» **Excerpted passage**
- Opening Delimiter -
The Stress of College Preparation
As a psychotherapist who treats adolescents, I have been thinking a lot about the stresses students face when they near the transition from high school to college. Parents and students typically focus on the college application process. They plot timetables for standardized tests, research schools and plan college visits. But a topic too often neglected is the emotional issue students confront when they begin planning for college. It is important for parents to understand the emotional demands their teens face so that they can help ease the stress of the years preceding college.
There is no doubt that many high school students are frazzled. Fully aware of today’s intense competition for entry to colleges, many are up until midnight completing homework. Their afterschool hours are crammed with activities – sports, theater, SAT tutors – and jobs. Many can’t even begin to tackle their homework until 8:00 pm. These kids are exhausted. When you add social pressures and the emotional challenges of growing up and assuming new responsibilities, it is no wonder they are stressed.
The chatter about college is quiet when teens enter high school, but by the time they are juniors and seniors it reaches a crescendo, with conversations at school and at home. Even complete strangers don’t hesitate to ask, “So what colleges are you looking at?” For students who have no idea what schools they are interested in, this question evokes feelings of annoyance and insecurity. All students know that behind this question lurks a judgment of their status. While such inquiries are often innocent conversation starters, to students they are intrusive questions that serve as constant reminders of the pressure surrounding the college process.
Talk of college brings to the forefront a teen’s struggle with the conflicting pulls of dependence and independence. It brings up issues of separation, not just from parents but from peers. College chatter stirs worries about change and anxiety over the uncertainly of the outcome. Feelings of competition that motivate some but inhibit others are roused. College planning also forces teens to assess themselves, to think about their strengths and weaknesses, to anticipate in which environments they can envision themselves, and to think about educational and career goals. High school students are bombarded with these questions at a time when their brains are still developing and their identities are still forming, with each student maturing at a different rate.
- Closing Delimiter -
» **Dataset content**
- Opening Delimiter -
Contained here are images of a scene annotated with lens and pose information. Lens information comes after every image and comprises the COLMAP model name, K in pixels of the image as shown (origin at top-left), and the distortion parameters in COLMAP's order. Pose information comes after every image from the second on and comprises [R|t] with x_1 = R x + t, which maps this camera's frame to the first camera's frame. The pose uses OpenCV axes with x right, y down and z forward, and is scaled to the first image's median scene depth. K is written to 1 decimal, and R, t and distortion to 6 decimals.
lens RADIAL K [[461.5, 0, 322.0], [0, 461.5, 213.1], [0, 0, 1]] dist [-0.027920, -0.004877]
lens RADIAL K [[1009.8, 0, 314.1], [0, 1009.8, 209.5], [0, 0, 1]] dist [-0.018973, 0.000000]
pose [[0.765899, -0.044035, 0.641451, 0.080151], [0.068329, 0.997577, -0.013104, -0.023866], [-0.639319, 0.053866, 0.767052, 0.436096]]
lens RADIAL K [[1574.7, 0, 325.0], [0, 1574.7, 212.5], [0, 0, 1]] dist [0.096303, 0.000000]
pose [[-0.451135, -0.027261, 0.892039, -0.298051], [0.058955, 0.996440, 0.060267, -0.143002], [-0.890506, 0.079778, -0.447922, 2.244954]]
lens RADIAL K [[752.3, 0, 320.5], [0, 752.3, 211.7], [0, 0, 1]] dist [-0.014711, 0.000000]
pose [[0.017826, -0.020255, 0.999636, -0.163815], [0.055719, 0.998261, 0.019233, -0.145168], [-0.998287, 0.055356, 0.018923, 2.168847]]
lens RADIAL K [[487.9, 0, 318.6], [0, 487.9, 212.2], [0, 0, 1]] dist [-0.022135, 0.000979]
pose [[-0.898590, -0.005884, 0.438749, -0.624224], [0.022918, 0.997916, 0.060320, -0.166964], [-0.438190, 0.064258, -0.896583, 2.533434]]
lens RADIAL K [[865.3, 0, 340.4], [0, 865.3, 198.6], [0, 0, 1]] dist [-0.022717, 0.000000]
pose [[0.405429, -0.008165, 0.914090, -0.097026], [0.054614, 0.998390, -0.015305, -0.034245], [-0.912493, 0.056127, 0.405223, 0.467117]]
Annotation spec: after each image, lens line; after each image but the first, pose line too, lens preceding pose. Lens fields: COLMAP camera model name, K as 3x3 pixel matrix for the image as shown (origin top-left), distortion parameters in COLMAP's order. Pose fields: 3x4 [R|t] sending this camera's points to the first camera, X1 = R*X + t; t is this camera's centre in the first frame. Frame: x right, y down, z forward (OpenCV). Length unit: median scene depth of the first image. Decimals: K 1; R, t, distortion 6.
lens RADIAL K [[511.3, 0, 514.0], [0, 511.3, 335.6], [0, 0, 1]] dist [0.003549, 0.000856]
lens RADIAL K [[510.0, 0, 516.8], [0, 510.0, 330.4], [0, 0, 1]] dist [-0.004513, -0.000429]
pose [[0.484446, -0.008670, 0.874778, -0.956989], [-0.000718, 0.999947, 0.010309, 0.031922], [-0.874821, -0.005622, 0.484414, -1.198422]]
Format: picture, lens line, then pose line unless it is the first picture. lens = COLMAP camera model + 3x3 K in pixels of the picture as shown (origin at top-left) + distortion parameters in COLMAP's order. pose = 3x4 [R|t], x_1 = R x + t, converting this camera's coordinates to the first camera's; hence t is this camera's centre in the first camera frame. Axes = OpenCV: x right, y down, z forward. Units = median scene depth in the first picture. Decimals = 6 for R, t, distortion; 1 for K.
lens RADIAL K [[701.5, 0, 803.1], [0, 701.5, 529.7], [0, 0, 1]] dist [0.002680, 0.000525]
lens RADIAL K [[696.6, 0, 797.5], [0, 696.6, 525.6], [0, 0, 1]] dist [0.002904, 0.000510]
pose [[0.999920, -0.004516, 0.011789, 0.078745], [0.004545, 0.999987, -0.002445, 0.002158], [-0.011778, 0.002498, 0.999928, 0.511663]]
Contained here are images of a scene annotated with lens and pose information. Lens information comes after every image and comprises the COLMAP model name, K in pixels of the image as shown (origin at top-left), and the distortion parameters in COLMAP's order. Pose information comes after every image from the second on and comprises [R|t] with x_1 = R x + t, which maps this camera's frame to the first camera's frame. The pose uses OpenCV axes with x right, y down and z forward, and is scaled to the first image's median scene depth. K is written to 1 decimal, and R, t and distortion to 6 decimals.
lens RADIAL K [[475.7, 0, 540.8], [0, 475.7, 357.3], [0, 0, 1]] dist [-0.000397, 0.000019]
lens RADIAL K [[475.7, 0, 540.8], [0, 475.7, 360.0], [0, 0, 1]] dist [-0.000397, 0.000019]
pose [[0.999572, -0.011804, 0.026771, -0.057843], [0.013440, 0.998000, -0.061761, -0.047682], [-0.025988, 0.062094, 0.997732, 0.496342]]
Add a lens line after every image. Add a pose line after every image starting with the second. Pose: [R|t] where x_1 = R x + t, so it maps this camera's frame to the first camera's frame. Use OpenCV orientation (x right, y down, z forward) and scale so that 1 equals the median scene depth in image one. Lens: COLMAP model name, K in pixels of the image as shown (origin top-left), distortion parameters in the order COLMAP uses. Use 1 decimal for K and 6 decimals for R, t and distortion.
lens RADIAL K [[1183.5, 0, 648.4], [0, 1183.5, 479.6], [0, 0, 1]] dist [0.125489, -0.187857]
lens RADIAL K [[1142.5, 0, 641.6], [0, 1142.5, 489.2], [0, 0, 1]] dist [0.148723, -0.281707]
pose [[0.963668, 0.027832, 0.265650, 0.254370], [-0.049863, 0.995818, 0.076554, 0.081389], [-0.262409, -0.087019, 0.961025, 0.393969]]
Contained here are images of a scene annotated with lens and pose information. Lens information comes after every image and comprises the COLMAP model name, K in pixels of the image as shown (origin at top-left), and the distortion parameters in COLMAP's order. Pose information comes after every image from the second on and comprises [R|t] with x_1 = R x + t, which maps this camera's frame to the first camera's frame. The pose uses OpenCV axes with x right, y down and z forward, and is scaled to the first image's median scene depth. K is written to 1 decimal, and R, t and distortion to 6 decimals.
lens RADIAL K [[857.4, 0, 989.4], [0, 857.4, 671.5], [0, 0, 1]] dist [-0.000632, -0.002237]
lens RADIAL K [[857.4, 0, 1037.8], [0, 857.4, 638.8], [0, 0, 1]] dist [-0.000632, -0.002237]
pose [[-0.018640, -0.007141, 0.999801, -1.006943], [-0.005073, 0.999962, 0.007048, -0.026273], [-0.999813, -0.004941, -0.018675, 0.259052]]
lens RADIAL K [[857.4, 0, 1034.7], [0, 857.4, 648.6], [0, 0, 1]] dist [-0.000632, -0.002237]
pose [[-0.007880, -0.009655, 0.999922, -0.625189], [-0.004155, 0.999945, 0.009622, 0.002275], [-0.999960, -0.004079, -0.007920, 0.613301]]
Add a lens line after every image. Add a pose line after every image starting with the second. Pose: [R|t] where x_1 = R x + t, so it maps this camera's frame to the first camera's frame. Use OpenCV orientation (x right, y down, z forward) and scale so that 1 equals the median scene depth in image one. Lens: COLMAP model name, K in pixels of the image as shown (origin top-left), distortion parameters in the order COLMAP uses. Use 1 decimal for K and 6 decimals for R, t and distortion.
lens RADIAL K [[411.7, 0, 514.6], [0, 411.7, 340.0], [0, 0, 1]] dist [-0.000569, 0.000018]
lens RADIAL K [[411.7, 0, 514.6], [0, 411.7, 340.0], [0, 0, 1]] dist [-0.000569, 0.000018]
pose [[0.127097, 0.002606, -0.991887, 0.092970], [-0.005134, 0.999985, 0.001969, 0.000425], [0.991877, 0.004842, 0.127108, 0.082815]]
- Closing Delimiter -
» **What the exercise asks**
Continue the piece on the emotional stress of preparing for college, starting right after its final sentence.

» **Task answer**
Suggestions to Help Your College Bound Child
While a certain amount of stress can be motivating, too much stress can be debilitating, leading to anxiety, eating disorders, substance abuse, physical illness and depression. How can parents help? Here are just a few suggestions from my experience as a therapist working with teens and as a mom.
- Acknowledge your own worries regarding your teen’s growing independence and educational future, and do your best not to impose your anxiety on your child.
- Foster your teen’s autonomy and self-sufficiency. If you sense that your teen is overwhelmed, help him/her brainstorm ways to manage time and to prioritize.
- Back off sometimes. Let your child learn from his/her own mistakes, but still provide support.
- Be there for your teen. Nurture him/her with hugs, family meals, and time together.
- Be more tolerant of the occasional emotional outburst. Your teen may need to vent, and sometimes home is the safest place.
- Keep things in perspective. Teach your teen that while you have high expectations of him/her, it is not grades or accomplishments that matter, but the kind of person he/she is.
- Build a strong emotional relationship with your teen. Teens are better able to launch from a solid home base.
- Make sure your teen has downtime to relax with friends, listen to music, and just get a break.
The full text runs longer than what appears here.